*** DATA SHOWN ***
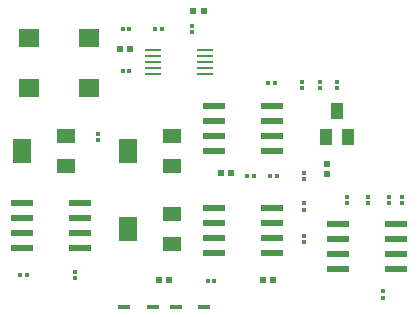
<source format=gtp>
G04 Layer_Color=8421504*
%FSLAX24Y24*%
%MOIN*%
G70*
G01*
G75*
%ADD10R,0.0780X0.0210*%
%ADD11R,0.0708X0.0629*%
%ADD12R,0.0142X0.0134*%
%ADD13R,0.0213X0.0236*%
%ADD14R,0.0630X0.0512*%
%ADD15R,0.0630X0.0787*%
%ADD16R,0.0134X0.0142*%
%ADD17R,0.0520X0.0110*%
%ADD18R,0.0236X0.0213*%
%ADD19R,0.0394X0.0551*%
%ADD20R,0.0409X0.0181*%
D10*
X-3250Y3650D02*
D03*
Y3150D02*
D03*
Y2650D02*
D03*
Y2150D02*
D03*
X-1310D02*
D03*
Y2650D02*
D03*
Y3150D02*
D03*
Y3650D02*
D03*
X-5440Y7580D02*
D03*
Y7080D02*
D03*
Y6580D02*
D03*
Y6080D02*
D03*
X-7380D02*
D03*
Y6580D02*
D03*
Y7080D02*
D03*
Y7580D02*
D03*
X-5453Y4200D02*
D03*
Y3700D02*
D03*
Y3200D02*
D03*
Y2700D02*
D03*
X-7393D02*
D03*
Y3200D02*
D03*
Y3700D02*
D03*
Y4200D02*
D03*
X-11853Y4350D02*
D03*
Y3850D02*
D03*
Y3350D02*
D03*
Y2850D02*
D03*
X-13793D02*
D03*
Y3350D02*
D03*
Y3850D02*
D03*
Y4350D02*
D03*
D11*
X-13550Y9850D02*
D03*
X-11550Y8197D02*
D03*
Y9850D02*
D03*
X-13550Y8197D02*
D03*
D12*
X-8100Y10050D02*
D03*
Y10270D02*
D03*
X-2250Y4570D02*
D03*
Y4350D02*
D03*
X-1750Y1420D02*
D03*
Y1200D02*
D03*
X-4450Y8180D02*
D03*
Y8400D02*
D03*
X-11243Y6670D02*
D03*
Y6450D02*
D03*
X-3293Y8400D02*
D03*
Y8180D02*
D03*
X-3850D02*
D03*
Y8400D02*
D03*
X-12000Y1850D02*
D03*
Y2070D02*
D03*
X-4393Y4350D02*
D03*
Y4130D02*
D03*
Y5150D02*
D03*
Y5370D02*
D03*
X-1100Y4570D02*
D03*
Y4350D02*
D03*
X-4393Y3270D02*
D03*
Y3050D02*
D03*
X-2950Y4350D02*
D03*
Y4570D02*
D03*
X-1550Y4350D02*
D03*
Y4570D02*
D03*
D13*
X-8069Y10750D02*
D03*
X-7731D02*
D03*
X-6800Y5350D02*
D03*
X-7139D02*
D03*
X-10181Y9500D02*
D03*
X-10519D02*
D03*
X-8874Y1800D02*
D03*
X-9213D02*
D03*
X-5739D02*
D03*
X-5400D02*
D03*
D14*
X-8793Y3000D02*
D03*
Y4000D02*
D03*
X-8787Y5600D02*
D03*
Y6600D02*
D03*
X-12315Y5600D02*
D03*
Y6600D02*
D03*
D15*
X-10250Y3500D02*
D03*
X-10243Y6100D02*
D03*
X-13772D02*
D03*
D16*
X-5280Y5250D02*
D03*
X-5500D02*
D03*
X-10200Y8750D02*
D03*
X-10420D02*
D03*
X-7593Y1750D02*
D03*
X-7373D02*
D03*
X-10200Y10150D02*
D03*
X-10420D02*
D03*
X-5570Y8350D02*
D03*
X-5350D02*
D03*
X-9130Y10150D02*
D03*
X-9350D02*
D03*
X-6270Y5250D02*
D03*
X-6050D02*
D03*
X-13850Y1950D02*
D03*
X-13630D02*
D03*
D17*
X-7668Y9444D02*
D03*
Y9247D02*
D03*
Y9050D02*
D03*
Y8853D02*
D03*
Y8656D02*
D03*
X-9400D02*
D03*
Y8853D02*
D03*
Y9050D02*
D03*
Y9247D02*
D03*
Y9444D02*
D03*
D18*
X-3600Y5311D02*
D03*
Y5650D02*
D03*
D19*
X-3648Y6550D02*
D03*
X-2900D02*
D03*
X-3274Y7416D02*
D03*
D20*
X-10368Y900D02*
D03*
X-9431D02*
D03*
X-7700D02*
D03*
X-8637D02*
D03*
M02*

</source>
*** End of DATA SHOWN ***
- WHAT IS NEEDED:
Could you set down the data exactly as given, minus its pictures?

- RESPONSE BOX:
<source format=gtp>
G04 Layer_Color=8421504*
%FSLAX24Y24*%
%MOIN*%
G70*
G01*
G75*
%ADD10R,0.0780X0.0210*%
%ADD11R,0.0708X0.0629*%
%ADD12R,0.0142X0.0134*%
%ADD13R,0.0213X0.0236*%
%ADD14R,0.0630X0.0512*%
%ADD15R,0.0630X0.0787*%
%ADD16R,0.0134X0.0142*%
%ADD17R,0.0520X0.0110*%
%ADD18R,0.0236X0.0213*%
%ADD19R,0.0394X0.0551*%
%ADD20R,0.0409X0.0181*%
D10*
X-3250Y3650D02*
D03*
Y3150D02*
D03*
Y2650D02*
D03*
Y2150D02*
D03*
X-1310D02*
D03*
Y2650D02*
D03*
Y3150D02*
D03*
Y3650D02*
D03*
X-5440Y7580D02*
D03*
Y7080D02*
D03*
Y6580D02*
D03*
Y6080D02*
D03*
X-7380D02*
D03*
Y6580D02*
D03*
Y7080D02*
D03*
Y7580D02*
D03*
X-5453Y4200D02*
D03*
Y3700D02*
D03*
Y3200D02*
D03*
Y2700D02*
D03*
X-7393D02*
D03*
Y3200D02*
D03*
Y3700D02*
D03*
Y4200D02*
D03*
X-11853Y4350D02*
D03*
Y3850D02*
D03*
Y3350D02*
D03*
Y2850D02*
D03*
X-13793D02*
D03*
Y3350D02*
D03*
Y3850D02*
D03*
Y4350D02*
D03*
D11*
X-13550Y9850D02*
D03*
X-11550Y8197D02*
D03*
Y9850D02*
D03*
X-13550Y8197D02*
D03*
D12*
X-8100Y10050D02*
D03*
Y10270D02*
D03*
X-2250Y4570D02*
D03*
Y4350D02*
D03*
X-1750Y1420D02*
D03*
Y1200D02*
D03*
X-4450Y8180D02*
D03*
Y8400D02*
D03*
X-11243Y6670D02*
D03*
Y6450D02*
D03*
X-3293Y8400D02*
D03*
Y8180D02*
D03*
X-3850D02*
D03*
Y8400D02*
D03*
X-12000Y1850D02*
D03*
Y2070D02*
D03*
X-4393Y4350D02*
D03*
Y4130D02*
D03*
Y5150D02*
D03*
Y5370D02*
D03*
X-1100Y4570D02*
D03*
Y4350D02*
D03*
X-4393Y3270D02*
D03*
Y3050D02*
D03*
X-2950Y4350D02*
D03*
Y4570D02*
D03*
X-1550Y4350D02*
D03*
Y4570D02*
D03*
D13*
X-8069Y10750D02*
D03*
X-7731D02*
D03*
X-6800Y5350D02*
D03*
X-7139D02*
D03*
X-10181Y9500D02*
D03*
X-10519D02*
D03*
X-8874Y1800D02*
D03*
X-9213D02*
D03*
X-5739D02*
D03*
X-5400D02*
D03*
D14*
X-8793Y3000D02*
D03*
Y4000D02*
D03*
X-8787Y5600D02*
D03*
Y6600D02*
D03*
X-12315Y5600D02*
D03*
Y6600D02*
D03*
D15*
X-10250Y3500D02*
D03*
X-10243Y6100D02*
D03*
X-13772D02*
D03*
D16*
X-5280Y5250D02*
D03*
X-5500D02*
D03*
X-10200Y8750D02*
D03*
X-10420D02*
D03*
X-7593Y1750D02*
D03*
X-7373D02*
D03*
X-10200Y10150D02*
D03*
X-10420D02*
D03*
X-5570Y8350D02*
D03*
X-5350D02*
D03*
X-9130Y10150D02*
D03*
X-9350D02*
D03*
X-6270Y5250D02*
D03*
X-6050D02*
D03*
X-13850Y1950D02*
D03*
X-13630D02*
D03*
D17*
X-7668Y9444D02*
D03*
Y9247D02*
D03*
Y9050D02*
D03*
Y8853D02*
D03*
Y8656D02*
D03*
X-9400D02*
D03*
Y8853D02*
D03*
Y9050D02*
D03*
Y9247D02*
D03*
Y9444D02*
D03*
D18*
X-3600Y5311D02*
D03*
Y5650D02*
D03*
D19*
X-3648Y6550D02*
D03*
X-2900D02*
D03*
X-3274Y7416D02*
D03*
D20*
X-10368Y900D02*
D03*
X-9431D02*
D03*
X-7700D02*
D03*
X-8637D02*
D03*
M02*

</source>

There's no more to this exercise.